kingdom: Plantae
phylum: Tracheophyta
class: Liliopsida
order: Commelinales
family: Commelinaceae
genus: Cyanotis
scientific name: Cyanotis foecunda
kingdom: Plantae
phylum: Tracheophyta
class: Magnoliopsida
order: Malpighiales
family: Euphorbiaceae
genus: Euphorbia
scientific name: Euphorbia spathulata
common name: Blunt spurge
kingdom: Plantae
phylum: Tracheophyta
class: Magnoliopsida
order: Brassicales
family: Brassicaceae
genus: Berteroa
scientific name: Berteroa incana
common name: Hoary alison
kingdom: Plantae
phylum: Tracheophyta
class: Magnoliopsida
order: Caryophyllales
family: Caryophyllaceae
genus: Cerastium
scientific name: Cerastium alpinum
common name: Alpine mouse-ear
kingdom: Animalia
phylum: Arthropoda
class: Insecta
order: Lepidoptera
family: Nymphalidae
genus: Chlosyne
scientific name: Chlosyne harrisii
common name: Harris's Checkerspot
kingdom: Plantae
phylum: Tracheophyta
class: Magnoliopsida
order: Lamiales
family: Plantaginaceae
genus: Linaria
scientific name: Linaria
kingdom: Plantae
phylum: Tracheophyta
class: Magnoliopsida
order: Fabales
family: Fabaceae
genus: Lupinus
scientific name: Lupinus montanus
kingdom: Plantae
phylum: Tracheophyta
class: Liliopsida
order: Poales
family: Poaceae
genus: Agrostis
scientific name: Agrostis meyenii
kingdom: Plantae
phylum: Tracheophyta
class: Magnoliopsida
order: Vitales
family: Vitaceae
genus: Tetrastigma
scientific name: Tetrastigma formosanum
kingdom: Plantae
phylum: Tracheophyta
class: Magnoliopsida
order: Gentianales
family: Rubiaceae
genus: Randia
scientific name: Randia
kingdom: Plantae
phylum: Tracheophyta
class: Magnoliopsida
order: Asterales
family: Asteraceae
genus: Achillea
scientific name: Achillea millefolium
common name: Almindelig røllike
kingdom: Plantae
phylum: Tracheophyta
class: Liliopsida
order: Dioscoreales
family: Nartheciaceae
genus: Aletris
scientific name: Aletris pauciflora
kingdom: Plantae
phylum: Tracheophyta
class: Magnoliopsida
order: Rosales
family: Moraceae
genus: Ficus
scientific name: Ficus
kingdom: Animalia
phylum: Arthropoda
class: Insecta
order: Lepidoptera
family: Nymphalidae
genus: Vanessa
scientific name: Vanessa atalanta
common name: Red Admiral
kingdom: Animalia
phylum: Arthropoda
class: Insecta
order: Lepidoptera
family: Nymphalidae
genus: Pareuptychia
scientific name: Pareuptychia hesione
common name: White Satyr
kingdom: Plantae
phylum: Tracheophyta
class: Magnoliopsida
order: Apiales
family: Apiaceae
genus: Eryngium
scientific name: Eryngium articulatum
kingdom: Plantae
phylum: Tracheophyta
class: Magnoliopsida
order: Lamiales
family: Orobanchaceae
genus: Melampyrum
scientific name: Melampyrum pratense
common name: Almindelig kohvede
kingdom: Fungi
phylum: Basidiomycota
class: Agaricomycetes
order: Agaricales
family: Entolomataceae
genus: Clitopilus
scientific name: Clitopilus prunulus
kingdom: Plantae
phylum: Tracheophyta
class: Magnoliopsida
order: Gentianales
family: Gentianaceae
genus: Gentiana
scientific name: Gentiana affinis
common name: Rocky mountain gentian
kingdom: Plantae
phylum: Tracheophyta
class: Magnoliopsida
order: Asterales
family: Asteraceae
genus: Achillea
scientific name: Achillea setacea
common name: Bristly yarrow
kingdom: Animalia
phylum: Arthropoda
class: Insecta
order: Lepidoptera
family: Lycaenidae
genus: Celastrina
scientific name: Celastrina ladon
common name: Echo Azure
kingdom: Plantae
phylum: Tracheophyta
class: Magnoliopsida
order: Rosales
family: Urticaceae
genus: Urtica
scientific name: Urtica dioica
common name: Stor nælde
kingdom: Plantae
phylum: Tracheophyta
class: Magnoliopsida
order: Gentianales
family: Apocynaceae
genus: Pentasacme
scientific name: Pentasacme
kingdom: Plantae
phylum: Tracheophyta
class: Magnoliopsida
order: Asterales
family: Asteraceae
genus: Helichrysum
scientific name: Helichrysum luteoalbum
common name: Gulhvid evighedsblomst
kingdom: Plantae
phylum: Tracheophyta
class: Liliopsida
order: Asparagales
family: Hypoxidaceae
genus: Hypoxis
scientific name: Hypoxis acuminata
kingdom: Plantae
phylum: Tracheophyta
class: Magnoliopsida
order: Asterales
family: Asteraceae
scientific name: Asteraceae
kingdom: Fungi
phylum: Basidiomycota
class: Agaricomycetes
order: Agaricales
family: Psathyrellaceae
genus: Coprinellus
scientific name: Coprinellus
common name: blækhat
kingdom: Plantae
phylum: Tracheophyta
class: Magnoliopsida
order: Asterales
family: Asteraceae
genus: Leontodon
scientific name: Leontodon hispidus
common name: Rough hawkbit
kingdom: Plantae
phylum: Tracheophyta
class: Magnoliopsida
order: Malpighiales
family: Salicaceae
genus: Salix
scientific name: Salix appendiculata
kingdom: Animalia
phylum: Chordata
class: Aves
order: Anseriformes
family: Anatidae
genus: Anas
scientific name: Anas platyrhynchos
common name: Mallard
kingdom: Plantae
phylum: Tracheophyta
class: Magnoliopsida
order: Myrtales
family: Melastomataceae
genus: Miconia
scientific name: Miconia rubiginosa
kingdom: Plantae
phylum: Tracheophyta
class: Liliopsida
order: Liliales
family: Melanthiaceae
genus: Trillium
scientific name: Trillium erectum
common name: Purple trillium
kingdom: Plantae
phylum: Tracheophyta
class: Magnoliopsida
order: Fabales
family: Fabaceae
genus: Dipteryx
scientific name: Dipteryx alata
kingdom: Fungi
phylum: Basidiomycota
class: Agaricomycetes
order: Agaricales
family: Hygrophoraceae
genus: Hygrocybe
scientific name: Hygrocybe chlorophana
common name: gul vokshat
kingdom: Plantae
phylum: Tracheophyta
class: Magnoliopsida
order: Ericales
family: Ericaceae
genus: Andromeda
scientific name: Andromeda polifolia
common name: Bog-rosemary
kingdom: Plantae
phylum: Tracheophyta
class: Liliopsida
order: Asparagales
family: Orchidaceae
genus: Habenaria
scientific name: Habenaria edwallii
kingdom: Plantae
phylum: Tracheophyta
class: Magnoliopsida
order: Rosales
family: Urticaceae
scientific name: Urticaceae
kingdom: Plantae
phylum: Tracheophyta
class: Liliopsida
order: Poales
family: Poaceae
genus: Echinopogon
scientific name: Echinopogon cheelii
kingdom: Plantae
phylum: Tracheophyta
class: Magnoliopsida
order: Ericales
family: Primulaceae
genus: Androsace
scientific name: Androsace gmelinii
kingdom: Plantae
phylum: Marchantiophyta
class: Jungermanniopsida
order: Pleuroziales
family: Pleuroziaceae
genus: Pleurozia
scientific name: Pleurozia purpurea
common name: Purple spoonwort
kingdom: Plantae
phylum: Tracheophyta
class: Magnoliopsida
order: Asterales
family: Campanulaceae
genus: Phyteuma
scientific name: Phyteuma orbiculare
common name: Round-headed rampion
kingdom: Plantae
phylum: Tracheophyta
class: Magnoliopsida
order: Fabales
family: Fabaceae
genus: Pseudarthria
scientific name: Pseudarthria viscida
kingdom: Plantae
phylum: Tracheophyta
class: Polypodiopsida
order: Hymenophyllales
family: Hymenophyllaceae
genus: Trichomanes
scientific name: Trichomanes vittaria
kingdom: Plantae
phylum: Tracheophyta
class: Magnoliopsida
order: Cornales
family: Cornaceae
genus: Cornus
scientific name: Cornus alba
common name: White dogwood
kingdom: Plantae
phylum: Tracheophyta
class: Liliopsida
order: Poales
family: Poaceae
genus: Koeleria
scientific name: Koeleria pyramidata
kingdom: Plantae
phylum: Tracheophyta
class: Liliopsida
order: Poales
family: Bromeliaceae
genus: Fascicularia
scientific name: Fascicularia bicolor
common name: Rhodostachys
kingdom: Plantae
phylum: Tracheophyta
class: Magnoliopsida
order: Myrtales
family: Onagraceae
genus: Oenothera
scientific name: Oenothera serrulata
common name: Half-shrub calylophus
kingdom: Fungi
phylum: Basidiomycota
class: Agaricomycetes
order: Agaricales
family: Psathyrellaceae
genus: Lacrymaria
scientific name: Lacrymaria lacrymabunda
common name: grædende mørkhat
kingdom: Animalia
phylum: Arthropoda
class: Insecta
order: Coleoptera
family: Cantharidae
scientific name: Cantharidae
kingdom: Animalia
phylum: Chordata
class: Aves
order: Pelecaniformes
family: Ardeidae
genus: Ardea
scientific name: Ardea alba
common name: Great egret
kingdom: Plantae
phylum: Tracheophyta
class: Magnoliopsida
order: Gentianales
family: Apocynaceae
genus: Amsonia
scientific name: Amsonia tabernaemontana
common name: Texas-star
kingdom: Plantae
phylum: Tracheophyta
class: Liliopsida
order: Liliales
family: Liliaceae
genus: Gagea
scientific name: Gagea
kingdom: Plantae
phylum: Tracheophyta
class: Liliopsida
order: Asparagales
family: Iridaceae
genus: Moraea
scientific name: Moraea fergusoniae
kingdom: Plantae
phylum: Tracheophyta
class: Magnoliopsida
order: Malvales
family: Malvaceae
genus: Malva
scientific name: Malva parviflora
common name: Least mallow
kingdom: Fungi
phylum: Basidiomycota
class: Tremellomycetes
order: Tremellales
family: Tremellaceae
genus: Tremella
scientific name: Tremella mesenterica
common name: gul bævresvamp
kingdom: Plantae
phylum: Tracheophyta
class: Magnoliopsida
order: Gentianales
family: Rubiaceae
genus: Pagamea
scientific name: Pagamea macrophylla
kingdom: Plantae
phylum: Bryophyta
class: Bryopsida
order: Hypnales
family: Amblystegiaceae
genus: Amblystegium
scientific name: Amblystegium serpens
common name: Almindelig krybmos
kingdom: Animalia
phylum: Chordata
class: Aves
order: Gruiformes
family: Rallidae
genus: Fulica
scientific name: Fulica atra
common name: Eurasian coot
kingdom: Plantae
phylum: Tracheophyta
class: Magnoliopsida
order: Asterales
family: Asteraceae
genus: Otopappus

◆ What is being asked: Rewrite the entries from their first line up to and including the line that contains "genus: Euphorbia", replacing "phylum" with "division" and leaving everything else unchanged.

◆ Final result:
kingdom: Plantae
division: Tracheophyta
class: Liliopsida
order: Commelinales
family: Commelinaceae
genus: Cyanotis
scientific name: Cyanotis foecunda
kingdom: Plantae
division: Tracheophyta
class: Magnoliopsida
order: Malpighiales
family: Euphorbiaceae
genus: Euphorbia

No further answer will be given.